=== Set of tasks ===
(1) Summarize the text on the self-organization of the cytoskeleton in two sentences.
(2) In the text on the self-organization of the cytoskeleton, substitute "physical" for "mechanical" and write out the passage, beginning at the words "Selforganizaton of the" and stopping after "perform their functions.".

Selforganizaton of the Cytoskeleton

Group: Bausch

Date: 2021

The cell cytoskeleton, or cell skeleton, is composed of filaments (actin, microtubules, intermediate filaments) which not only provide mechanical stability but also dynamic flexibility, allowing the cell to change shape, divide, migrate etc. To do that, they are tightly regulated by the cell, they are able to (dis)assemble when needed, they couple to the cell membrane or various cell’s organelles and, importantly, to a huge set of other proteins, including cytoskeletal motors (myosin, kinesin, dynein) that are able to exert mechanical forces on them. All these elements together show impressive self-assembly properties and are able to organize in complex structures, from the cytokinetic ring to the mitotic spinde, in order to perform their functions.

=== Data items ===
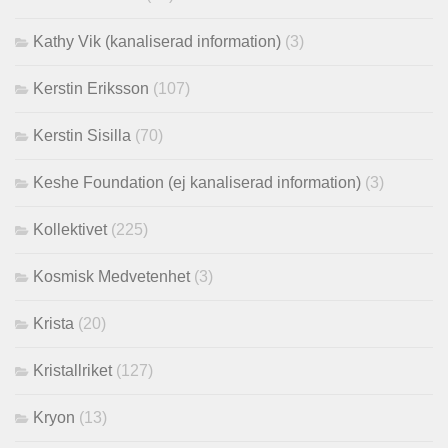
Kathy Vik (kanaliserad information)
(3)
Kerstin Eriksson
(107)
Kerstin Sisilla
(70)
Keshe Foundation (ej kanaliserad information)
(3)
Kollektivet
(225)
Kosmisk Medvetenhet
(3)
Krista
(20)
Kristallriket
(127)
Kryon
(13)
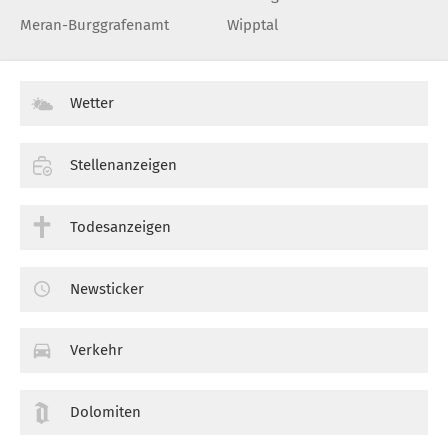
Meran-Burggrafenamt
Wipptal
Wetter
Stellenanzeigen
Todesanzeigen
Newsticker
Verkehr
Dolomiten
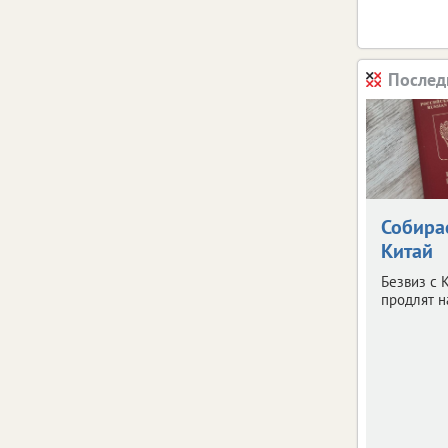
Послед
Собира
Китай
Безвиз с 
продлят н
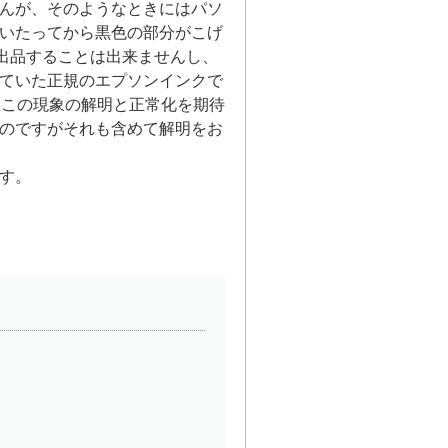
んが、そのようなときにはパソ
いたってから黒色の部分がこげ
出品することは出来ませんし、
ていた正規のエプソンインクで
急この現象の解明と正常化を期待
のですがそれも含めて解明をお
す。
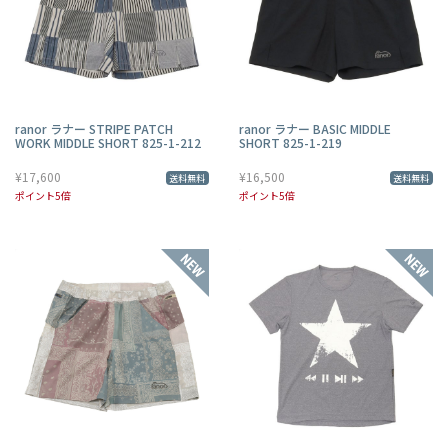
ranor ラナー STRIPE PATCH
ranor ラナー BASIC MIDDLE
WORK MIDDLE SHORT 825-1-212
SHORT 825-1-219
¥17,600
¥16,500
送料無料
送料無料
ポイント5倍
ポイント5倍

=== Numbered answers ===
(1) The cell cytoskeleton is made of filaments (actin, microtubules, intermediate filaments) that give the cell both mechanical stability and the dynamic flexibility to change shape, divide and migrate. These filaments are tightly regulated, can assemble and disassemble, and couple to the membrane, organelles and many proteins, including force-exerting motors, so that together they self-organize into complex structures such as the cytokinetic ring.

(2)
Selforganizaton of the Cytoskeleton

Group: Bausch

Date: 2021

The cell cytoskeleton, or cell skeleton, is composed of filaments (actin, microtubules, intermediate filaments) which not only provide physical stability but also dynamic flexibility, allowing the cell to change shape, divide, migrate etc. To do that, they are tightly regulated by the cell, they are able to (dis)assemble when needed, they couple to the cell membrane or various cell’s organelles and, importantly, to a huge set of other proteins, including cytoskeletal motors (myosin, kinesin, dynein) that are able to exert physical forces on them. All these elements together show impressive self-assembly properties and are able to organize in complex structures, from the cytokinetic ring to the mitotic spinde, in order to perform their functions.